Netflix’s Thrash opens with a hurricane tearing through Annieville, then leaves several residents behind as the floodwaters rise and sharks emerge. The result is a shark movie that is less Jaws than Crawl, and far less memorable than either.
Tommy Wirkola, who previously made Dead Snow and Violent Night, writes and directs a movie that never finds enough bite in its premise. Phoebe Dynevor plays heavily pregnant Lisa, Whitney Peak plays Dakota, an agoraphobe who has not left the house since her mother died, and a trio of foster kids are folded into the story as the town starts to vanish under water. But the sharks are described as intangible and offer little suspense, and the opening flood is awash in unpolished CGI, which drains away most of the threat before the movie has really begun.
That matters because Thrash is built to be a survival thriller, yet it keeps undercutting its own danger. The film is framed as a shark B-movie and is repeatedly measured against Jaws and Crawl, but it never earns those comparisons. Instead, it comes off as mostly watered-down chum: thin and silly even by the loose standards of the genre it is trying to join.

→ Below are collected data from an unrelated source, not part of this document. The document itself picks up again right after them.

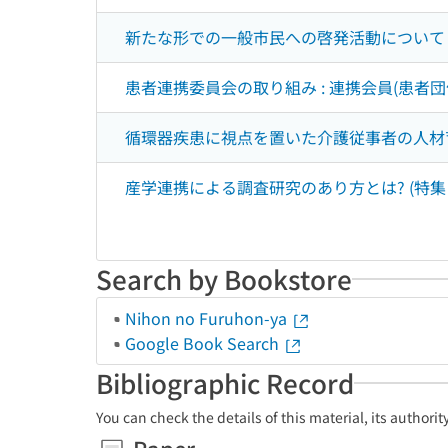
新たな形での一般市民への啓発活動について 
患者連携委員会の取り組み : 連携会員(患者団
循環器疾患に視点を置いた介護従事者の人材育
産学連携による調査研究のあり方とは? (特集
Search by Bookstore
Nihon no Furuhon-ya
Google Book Search
Bibliographic Record
You can check the details of this material, its authori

The final act reaches for spectacle with dynamite explosions, maternal rage and Vanessa Carlton’s “A Thousand Miles,” a combination so unrestrained it almost feels like a different movie has burst in. That late blast of energy is the closest Thrash comes to shaking off its own inertia, but it arrives after too much of the story has already washed away. The question is not whether the movie goes big at the end. It does. The real question is whether any of it sticks, and the answer is no.